Christ is the nickname of Christian Rosha Hosoi, 36, one of the greatest skateboarders in the history of the sport. He has not stood on a board in more than four years.

Christian was up a tree. The six-year-old had climbed far up a tree, and no one on the school staff could coax him down. He was just sitting there, bare legs dangling from a narrow branch. "And you know how delicate eucalyptus trees can be," a teacher was telling his father, Ivan (Pops) Hosoi, over the phone. "One wrong move and the branch could snap...."

But Pops wasn't concerned. He knew there was nothing to worry about as long as his boy wasn't spooked. And Christian, surprisingly well-coordinated for a six-year-old, was never afraid. He had been climbing almost as soon as he could walk, and he'd often get other boys in his kindergarten class in West Los Angeles to follow him up a tempting trunk, but the other boys would quickly give up, too weak to gain much purchase. By then Christian would already be two stories up, and rising. His classmates would gather at the base of the tree to gawk, and then the teachers would come running.

When the teachers would call Pops, he would already have smoked his first joint of the day, and he'd just sigh and say, "Lady, look—if the kid ain't scared, he ain't in any kind of trouble." Sometimes, though, the teachers would be so freaked out from watching Christian swing from one branch to another that they would insist that Pops retrieve his kid. (Christian's parents had separated when he was two.) Pops would then have to slip on some flip-flops, start up his '59 Volkswagen bus, drive to the school and get Christian to come down.

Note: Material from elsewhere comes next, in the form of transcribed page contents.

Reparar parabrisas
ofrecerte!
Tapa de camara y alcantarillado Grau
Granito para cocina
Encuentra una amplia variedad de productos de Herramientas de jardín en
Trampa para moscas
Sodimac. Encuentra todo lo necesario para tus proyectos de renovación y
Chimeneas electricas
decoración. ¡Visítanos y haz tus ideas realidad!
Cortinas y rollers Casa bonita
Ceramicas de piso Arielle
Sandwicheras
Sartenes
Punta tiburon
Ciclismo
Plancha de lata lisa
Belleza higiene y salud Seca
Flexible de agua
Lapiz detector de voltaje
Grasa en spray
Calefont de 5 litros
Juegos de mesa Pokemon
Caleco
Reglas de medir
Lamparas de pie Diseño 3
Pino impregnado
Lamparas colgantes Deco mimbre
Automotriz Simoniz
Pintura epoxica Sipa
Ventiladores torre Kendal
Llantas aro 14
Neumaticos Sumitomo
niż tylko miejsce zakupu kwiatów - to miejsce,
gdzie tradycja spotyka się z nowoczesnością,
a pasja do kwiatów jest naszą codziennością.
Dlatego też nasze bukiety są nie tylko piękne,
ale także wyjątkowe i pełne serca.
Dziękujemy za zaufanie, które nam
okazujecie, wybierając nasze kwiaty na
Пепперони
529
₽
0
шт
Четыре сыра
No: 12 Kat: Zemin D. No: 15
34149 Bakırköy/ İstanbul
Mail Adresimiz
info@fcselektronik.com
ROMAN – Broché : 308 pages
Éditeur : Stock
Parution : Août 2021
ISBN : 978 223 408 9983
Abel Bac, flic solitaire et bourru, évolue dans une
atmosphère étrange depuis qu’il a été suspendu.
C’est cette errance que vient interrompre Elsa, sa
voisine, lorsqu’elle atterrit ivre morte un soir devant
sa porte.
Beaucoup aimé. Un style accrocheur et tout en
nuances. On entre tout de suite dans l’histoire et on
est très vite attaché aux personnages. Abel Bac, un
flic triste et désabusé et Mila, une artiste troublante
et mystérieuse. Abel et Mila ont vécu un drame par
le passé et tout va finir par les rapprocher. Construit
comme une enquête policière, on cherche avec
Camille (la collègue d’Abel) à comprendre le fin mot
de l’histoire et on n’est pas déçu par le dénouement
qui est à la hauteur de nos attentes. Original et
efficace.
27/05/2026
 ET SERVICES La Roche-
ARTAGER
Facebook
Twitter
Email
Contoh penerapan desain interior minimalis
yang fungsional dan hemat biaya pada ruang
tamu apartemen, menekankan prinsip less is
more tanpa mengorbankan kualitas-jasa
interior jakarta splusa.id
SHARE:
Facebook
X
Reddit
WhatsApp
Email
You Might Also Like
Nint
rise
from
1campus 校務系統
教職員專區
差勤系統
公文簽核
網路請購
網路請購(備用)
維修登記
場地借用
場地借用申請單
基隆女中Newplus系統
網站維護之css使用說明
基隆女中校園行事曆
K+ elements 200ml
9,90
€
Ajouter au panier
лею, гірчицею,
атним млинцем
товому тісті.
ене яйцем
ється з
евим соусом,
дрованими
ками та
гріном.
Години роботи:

But Christian never wanted to come down. When the boy was 12, in 1979, Pops, an unsuccessful painter who had assisted Sam Francis and Ron Davis, among other artists, took a job managing a skatepark in part because he marveled at his son's unique ability to stay aloft on a skateboard. Pops let his son skate the park all day, and very quickly even the top skaters took note of this kid with long, black hair who was already going higher than any of them. "Christian was this teeny little kid who just had it," recalls Stacy Peralta, a skateboard pioneer, director of the documentary Dogtown and Z-boys, and screenwriter of the upcoming Heath Ledger and Johnny Knoxville film, Lords of Dogtown. "He had impeccable form even when he was 10 years old, just beautiful to watch. It's weird to see a kid at that age with that understanding of how to move his body through space."

The first photo of Christian published was in Skateboarder in 1980. It shows him blasting a frontside aerial out of a pool. His arms are extended up and back, like a ballerina's in midleap. He stares impassively at the camera, lips clenched. Nearly everyone who was skating then recalls that photo. Something about it—the eerie lighting, the fact that some kid no one had ever heard of was blasting huge air (and looked like he never wanted to come down)—made it memorable. "The first time I ever heard of Christian Hosoi was that photo," says Tony Hawk, an amateur skateboader at the time. "My friends and I thought he was a girl, but we were like, Who is this girl? She rips!"

Christian would soon be anointed the second coming of skateboarding. L.A. natives Peralta, Jay Adams, Tony Alva and Shogo Kubo had established vertical skateboarding—in which the athlete rode the vertical walls of pools and half-pipes—as a sport in Venice, a.k.a. Dogtown, in the 1970s (the region and era so lovingly documented in Peralta's films), but the sport went through a painful contraction in the late '70s and early '80s. It was the half-Japanese Christian Hosoi, sometimes just called Christ, who resurrected and then transformed the sport into the aerial spectacle it would become. He was joined by several other notable athletes: Steve Caballero, Lester Kasai, Lance Mountain, Mark (Gator) Ragowski and the one who would become the most famous of all, Hawk, a weed-thin trick machine. "We invented going out of the pool and doing aerials," says Peralta, "but for guys like Christian and Tony, the swimming pool walls were no longer for riding. They were for launching." If Christian hadn't squandered his great gifts, it is very likely that you and your kids would be watching him blast huge air every year at the X Games and that video game on your PlayStation would be called Christian Hosoi's Underground. "Dude," says Dave Duncan, a professional skater and X Games announcer, "as far as I'm concerned, every dollar that Tony Hawk has made is really Christian's money."

Christian's arrival on the scene coincided with the decision by a few of the sport's primary movers to market it as an outlaw pursuit. It's hard to remember a time when skateboarding was ever anything but a counterculture activity, but during the 1970s boom skateboards were sold primarily in sporting goods stores, next to the fishing rods and lawn darts. But as skateparks shut down because of high insurance premiums and low turnout, Powell&Peralta, the skateboard company run by Peralta and aerospace engineer George Powell, and Independent Trucks (trucks are the plates and axles that connect the wheels to the board, or deck) were among those industry leaders who redefined skating as a beyond-the-pale activity for rebellious kids.

Thrasher magazine started up in 1981 and portrayed skating as an almost nihilistic activity. Thrasher, Powell&Peralta and other skate companies began holding contests such as Terror at Tahoe and Shut Up and Skate at backyard ramps from California to Connecticut. "It was just a bunch of kids rolling up in a van and ripping some ramp in the middle of nowhere," says Peralta. "We knew skating had to become a more underground activity to survive, that mystique was good for the sport."